“As soon as the shutdown happened and the SLA changed the liquor law allowing bars and restaurants to deliver booze, we’ve been delivering,” says Tom Roughton, the manager of the Brooklyn, New York bar Izzy Rose.
However, the North Carolina native isn’t simply hoping in his car. Roughton has earned a reputation as the Biking Bartender: delivering on-demand libations from door-to-door thanks to his trusty bicycle. “I already ride my bike every day anyway so this was a perfect adaptation.”
Roughton’s inventive idea is one of many in an industry that has been turned on its head, with personalities from bartenders to owners scrambling to preserve some sort of business in the wake of the Covid-19 pandemic. Whether changing entire sales models or finding unique ways to maintain a semblance of an income, innovation has become a ubiquitous facet of the industry.
For Roughton, his new normal consists of arriving at his empty bar in the middle of the afternoon. After juicing and batching, he then waits by his phone for orders which are taken either via calls or direct messages through Instagram.
Aside from the actual libations, Roughton’s customers are in the mood for more than just drinks when he arrives. “People are so happy to have a little socialization and laughs,” he says, noting he’ll dart from neighborhood to neighborhood, at some points biking up to 30 miles per day. “My favorite days are when I get calls to Park Slope,” he says of the quaint Brooklyn neighborhood flanked by its eponymous park. “If I’m riding my tracklocross bike, I’ll go mash around on the dirt trails on my way to addresses.”

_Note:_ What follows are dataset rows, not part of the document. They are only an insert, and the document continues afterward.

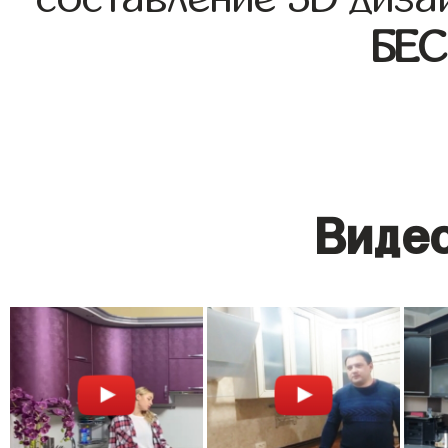
БЕ
Видео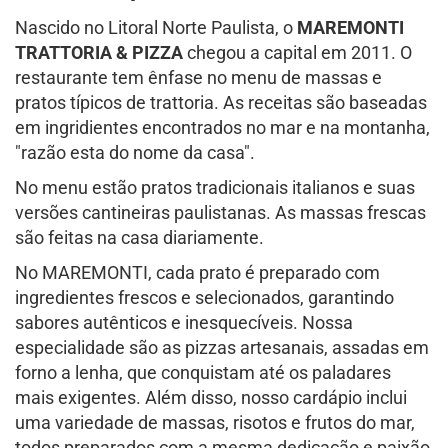
Nascido no Litoral Norte Paulista, o
MAREMONTI
TRATTORIA & PIZZA
chegou a capital em 2011. O
restaurante tem ênfase no menu de massas e
pratos típicos de trattoria. As receitas são baseadas
em ingridientes encontrados no mar e na montanha,
"razão esta do nome da casa".
No menu estão pratos tradicionais italianos e suas
versões cantineiras paulistanas. As massas frescas
são feitas na casa diariamente.
No MAREMONTI, cada prato é preparado com
ingredientes frescos e selecionados, garantindo
sabores autênticos e inesquecíveis. Nossa
especialidade são as pizzas artesanais, assadas em
forno a lenha, que conquistam até os paladares
mais exigentes. Além disso, nosso cardápio inclui
uma variedade de massas, risotos e frutos do mar,
todos preparados com a mesma dedicação e paixão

Some businesses have gone beyond their original mission statement. Across the river in Manhattan’s Lower East Side neighborhood, the bar Forgtmenot transformed from a typical watering hole to a grocery store within 24 hours, with owner Paul Sierros hawking cleaning supplies and fresh fruit alongside Bloody Marys and Margaritas. As a result of the sales, Sierros is not only keeping his business alive but he even has the funds to pay former employees who aren’t able to collect unemployment benefits.
Meanwhile about two and a half hours north of New York City in the upstate town of Coxsackie, Jarrett Lane, the owner of the bar and restaurant The Cask and Rasher, has begun selling packages of wholesale food in the form of what he dubbed “Apocalypse Packs” via curbside pickup.

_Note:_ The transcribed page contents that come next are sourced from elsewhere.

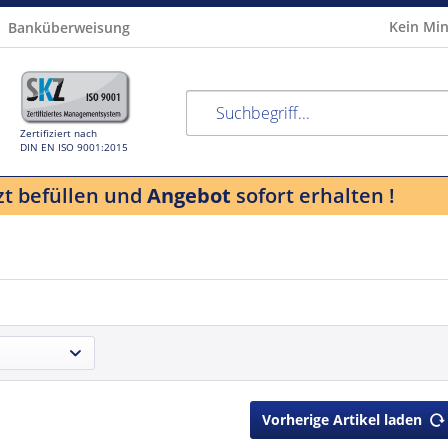
Kein Min
Banküberweisung
Zertifiziert nach
DIN EN ISO 9001:2015
zt befüllen und
Angebot
sofort erhalten !
Vorherige Artikel laden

“I came up with the idea when I noticed the supply lines at local stores were getting exhausted by people hoarding,” says Lane of the phenomena that occurred early in the pandemic. “I figured as long as my supply lines were open I could match or beat grocery store prices while simultaneously protecting people from going out in public (it could work).”
Posting deals on their Facebook (a recent pack consisted of over 55lbs of meat, including 10 lbs of Black Angus burgers and 10 of chicken breast), the initiative has spurred Lane to continue offering the bulk deals since New York State’s shutdown began in Mid-March.

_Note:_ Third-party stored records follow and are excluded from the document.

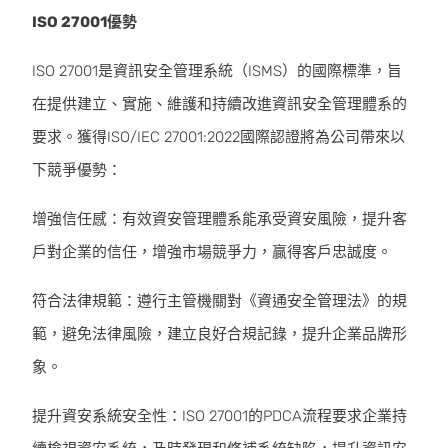
ISO 27001優勢
ISO 27001是資訊安全管理系統（ISMS）的國際標準，旨
在提供建立、實施、維護和持續改進資訊安全管理體系的
要求。獲得ISO/IEC 27001:2022國際認證將為公司帶來以
下競爭優勢：
增強信任感：有效資安管理體系能承受資安風險，提升客
戶對企業的信任，增強市場競爭力，贏得客戶忠誠度。
符合法律規範：遵行主管機關對《資通安全管理法》的規
範，避免法律風險，建立良好合規記錄，提升企業品牌形
象。
提升資安系統安全性：ISO 27001的PDCA流程要求企業持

But with the recent innovations, many in the industry know these sales are a temporary band-aid to a long term problem. “The bar and restaurant industry needs strong local support to survive,” says Lane. “Most run on razor thin margins and a couple weeks without cash flow hurts… If you are still standing after this shakes out, you’ve done something extraordinary.”
And despite enjoying his new biking bartending lifestyle, Roughton agrees. “While staffing is about as minimal as it can be, we’re still paying rent on a 1000 square foot space,” he explains. “As much as I love being on my bike more, I miss having a bar full of people on a Friday night, laughing, grooving to the music, and having fun.”